19/03/2026
FIELD-WORKSHOP - HO CHI MINH CITY FUTURES: TYPOLOGIES TO OVERCOME
✨University of Architecture Ho Chi Minh City (UAH)
✨University of Hong Kong (HKU)
✒️Instructors: MA. Vu Hoang Kim Qui (IIE-UAH) + MLA. Francisco Cevallos Barragan (DLA-HKU)
✒️Special Thank: NQH Architects, Arch. Ngô Quan Hiền, Arch. Trần Minh Tiến
✒️Student Participation:
🔥UD Student: Phạm Phú Duy, Nguyễn Khánh Hà, Đặng Ngọc Hải, Nguyễn Trọng Khang, Huỳnh Nhật Khởi, Trần Minh Mẫn, Võ Ngọc Kim Ngân, Lê Thị Khánh Ngọc, Lê Thái Thông, Trương Thúy Văn, Võ Ngọc Bảo Hân, Nguyễn Ánh Dương, Hoàng Phương Uyên
🔥MLA Student: Chen Xiaoying Eleanore, Huang Siyuan Liam, Lai Tim Yu Natalie, Li Ning Demi, Li Ruiqi Anny, Lo Cho Yan Minnie, Scanlon Patrick Sean, Tang Hang Lam Laurie, Thomas Ines Laurette, Zhu Yuwei Vera
DAY 3: PHU MY HUNG – WETLAND TO URBANITY: LANDSCAPE TRANSFORMATIONS IN SOUTHERN SAIGON
🔎Day 3 continues with a site visit to the Phu My Hung new urban area in Southern Saigon, one of the earliest and most systematically planned urban developments in Ho Chi Minh City, built on former low-lying and wetland terrain.
🔎The group was warmly welcomed at the NQH Architects office, where Arch. Ngo Quan Hien (Principal Architect) led a thematic session on the urban development of Southern Saigon in general and Phu My Hung in particular. The presentation focused on long-term planning strategies, especially the integrated approach between technical infrastructure, hydrological systems, and spatial landscape organization. It highlighted the role of master planning and urban design in controlling urban growth, as well as how public space structures—including parks, water bodies, and pedestrian axes—are conceived as a backbone shaping urban life.
🔎In addition, the session offered practical insights into landscape transformation processes in the context of rapid urbanization, from soil stabilization and canal rehabilitation to the creation of spatial identity through landscape design. This provided participants with direct exposure to professional expertise, while deepening their understanding of the relationships between planning, design, and urban operation in one of Ho Chi Minh City’s most representative development projects.

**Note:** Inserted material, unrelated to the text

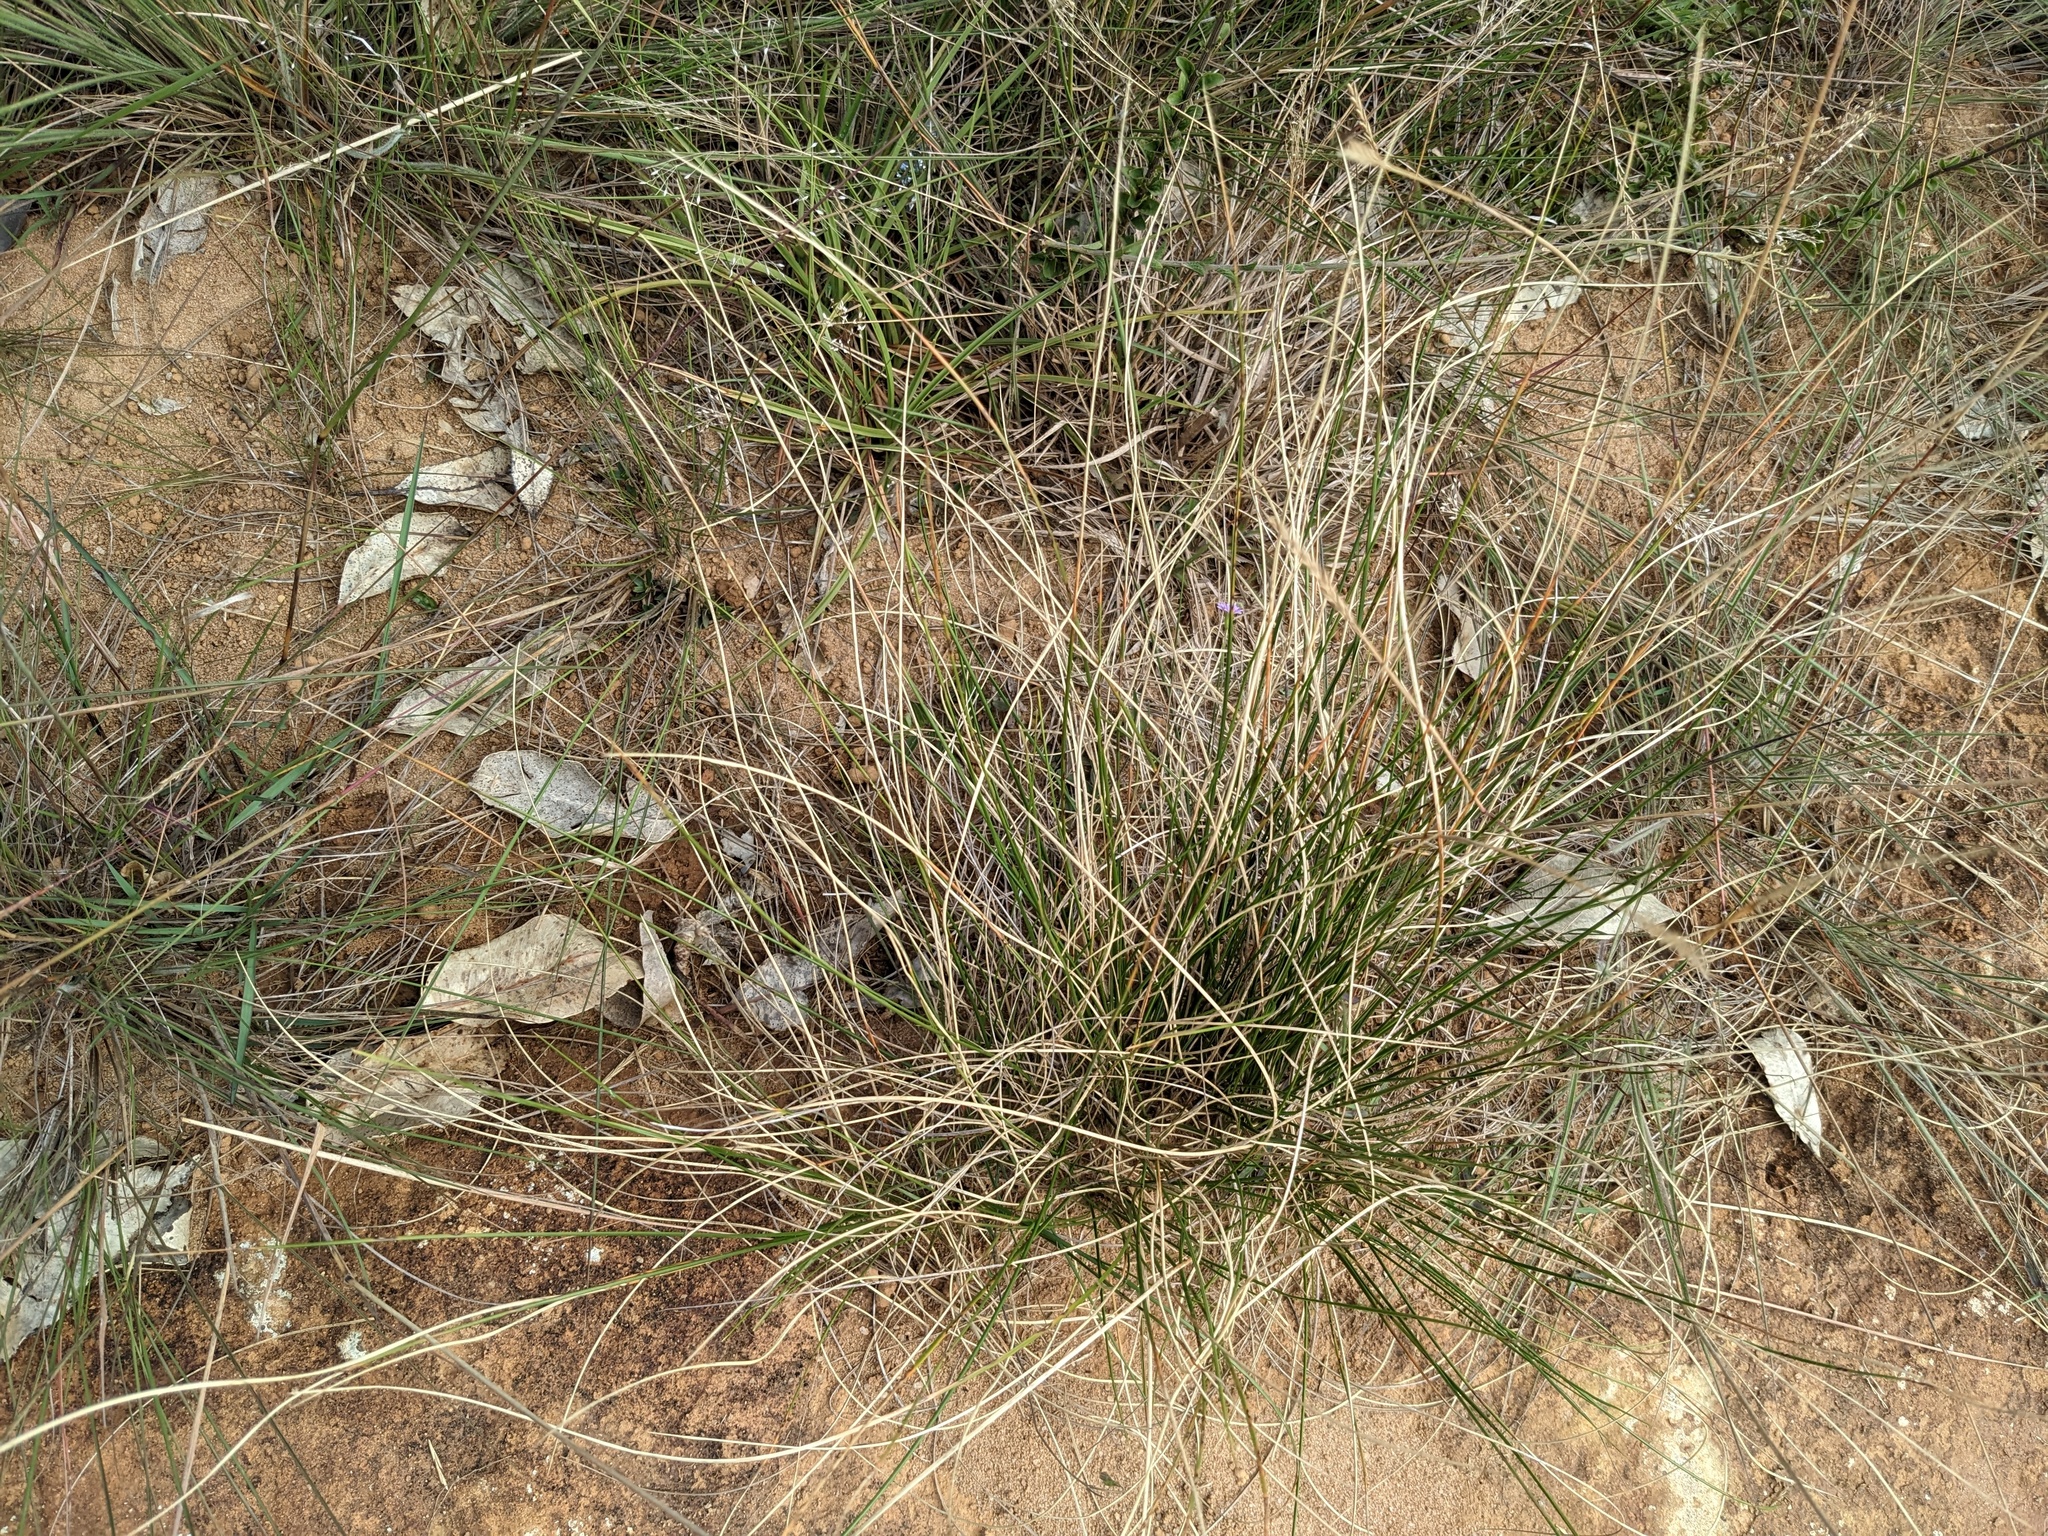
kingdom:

🔎Continuing the fieldwork component, with guidance from Arch. Tran Minh Tien (NQH Architects), the visit focused on how this urban area has transformed wetlands into a contemporary living environment through integrated strategies of infrastructure, landscape, and public space. Participants explored various public space typologies, including green spaces within the Riverside Residence neighborhood, Nam Vien Park, Sakura Park, Crescent Lake Park, and the Ton Dat Tien Boulevard. Here, the natural canal system has been reconfigured and integrated with artificial lakes, functioning as ecological infrastructure that regulates water, improves microclimate conditions, and contributes to spatial identity.

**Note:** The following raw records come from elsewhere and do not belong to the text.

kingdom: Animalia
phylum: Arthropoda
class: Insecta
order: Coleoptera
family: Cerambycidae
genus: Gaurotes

🔎Notably, areas such as Crescent Lake and Starlight Bridge clearly demonstrate the central role of landscape in urban design—where water, lighting, and open space are orchestrated to create distinctive spatial experiences and attract public activities. This is articulated through urban design guidelines addressing architectural form and spatial organization; pedestrian connectivity; and the seamless transition between different public landscape typologies—from within the Crescent complex, around Crescent Lake, through Starlight Park, to Ton Dat Tien Street, where an artificial canal integrated into pedestrian space replaces a former natural waterway.
🔎Through this site visit, participants are invited to observe and analyze public space typologies within a comprehensively planned urban area, while critically assessing how landscape functions as a tool for environmental control, spatial organization, and urban development direction. Compared to more adaptive development areas such as Nha Be, Phu My Hung presents a prototypical case of a top-down approach, where planning and urban design play a dominant role in shaping both the living environment and urban morphology.